C’est l’un des sujets sur lesquels beaucoup attendaient le président Alpha Condé au cours de sa visite à Kankan. Bon nombre de personnes ont pensé que le chef de l’Etat allait mettre à profit son séjour dans la ville pour résoudre la crise qui secouait son parti, qui peinait jusque-là à trouver un candidat consensuel au poste de maire et permettre ainsi l’installation du conseil communal de Kankan. Mais, rien n’en a été, à en croire Taliby Dabo, membre influent du RPG Arc-en-ciel dont il est le directeur de campagne à Kankan.

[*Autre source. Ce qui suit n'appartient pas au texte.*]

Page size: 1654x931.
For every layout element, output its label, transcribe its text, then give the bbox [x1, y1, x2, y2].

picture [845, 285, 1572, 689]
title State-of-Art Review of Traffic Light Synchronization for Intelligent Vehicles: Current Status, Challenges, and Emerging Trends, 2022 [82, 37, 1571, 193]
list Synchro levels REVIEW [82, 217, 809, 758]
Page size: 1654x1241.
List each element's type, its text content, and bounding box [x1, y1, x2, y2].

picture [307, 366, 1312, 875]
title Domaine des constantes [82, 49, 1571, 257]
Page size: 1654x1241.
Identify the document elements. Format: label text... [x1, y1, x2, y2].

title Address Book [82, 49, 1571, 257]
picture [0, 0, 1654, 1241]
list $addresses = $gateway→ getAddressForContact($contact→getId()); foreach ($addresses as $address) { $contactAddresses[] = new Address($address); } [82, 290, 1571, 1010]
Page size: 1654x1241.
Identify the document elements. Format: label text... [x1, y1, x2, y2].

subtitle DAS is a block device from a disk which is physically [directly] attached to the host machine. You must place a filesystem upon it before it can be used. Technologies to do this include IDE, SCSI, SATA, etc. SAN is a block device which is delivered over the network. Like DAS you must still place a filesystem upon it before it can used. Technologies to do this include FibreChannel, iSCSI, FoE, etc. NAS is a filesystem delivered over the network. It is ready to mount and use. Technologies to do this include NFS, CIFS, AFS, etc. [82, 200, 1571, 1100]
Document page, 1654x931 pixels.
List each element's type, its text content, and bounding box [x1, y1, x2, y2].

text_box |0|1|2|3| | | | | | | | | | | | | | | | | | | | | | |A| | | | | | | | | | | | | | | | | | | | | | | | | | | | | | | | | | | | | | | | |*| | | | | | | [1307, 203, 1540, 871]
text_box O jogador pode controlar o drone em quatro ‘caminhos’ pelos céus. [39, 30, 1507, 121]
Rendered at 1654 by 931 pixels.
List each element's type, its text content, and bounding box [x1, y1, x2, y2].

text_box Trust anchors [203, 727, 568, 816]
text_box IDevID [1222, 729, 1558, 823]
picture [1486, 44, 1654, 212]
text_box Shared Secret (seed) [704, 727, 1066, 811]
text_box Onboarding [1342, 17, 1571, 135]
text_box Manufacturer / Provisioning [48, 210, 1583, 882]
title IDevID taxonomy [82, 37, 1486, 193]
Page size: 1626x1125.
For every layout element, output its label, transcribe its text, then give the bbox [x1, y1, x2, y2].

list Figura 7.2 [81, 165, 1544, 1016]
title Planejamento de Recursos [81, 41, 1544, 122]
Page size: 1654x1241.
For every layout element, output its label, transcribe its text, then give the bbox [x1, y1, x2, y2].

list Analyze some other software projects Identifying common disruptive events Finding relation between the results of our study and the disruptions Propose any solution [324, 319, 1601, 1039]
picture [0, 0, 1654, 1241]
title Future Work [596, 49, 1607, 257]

Selon ce dernier, le chef de l’Etat n’a pas voulu se mêler dans cette guerre de positionnement. « Il a dit qu’il ne s’est pas mêlé pour les autres, qu’il se mêlera pas pour nous aussi. Il s’est dit déçu, très fâché du fait que le bureau politique national ne l’a pas écouté dès le départ. Il dit que maintenant que si c’est comme ça, il se retire », a confié à Guineematin.com, Taliby Dabo.

L’opérateur économique souligne d’ailleurs, que cette crise est déjà résolue. Il indique que c’est la coordination régionale du RPG Arc-en-ciel et les élus du parti à la mairie de Kankan qui se sont retrouvés pour désigner un candidat consensuel au poste de maire. « On organise aujourd’hui l’élection, le choix du parti est fait, on organise après demain, le choix du parti est fait. Notre candidat c’est Mory Kolonfon Diakité. Les conseillers sont d’accord là-dessus, j’ai toute la certitude et la conviction. Maintenant, il n’y a plus de questions à poser, on attend seulement que l’administration nous convoque pour l’élection », a-t-il assuré.

A rappeler que le RPG Arc-en-ciel est arrivé largement en tête des élections locales du 04 février 2018 dans la ville de Kankan. Le parti au pouvoir a remporté 29 des 41 sièges à la mairie. Mais, l’absence de consensus autour du choix du candidat du parti au poste de maire a retardé l’installation du conseil communal. Plus de 10 mois après avoir voté, les habitants de du Nabaya attendent encore leurs autorités communales.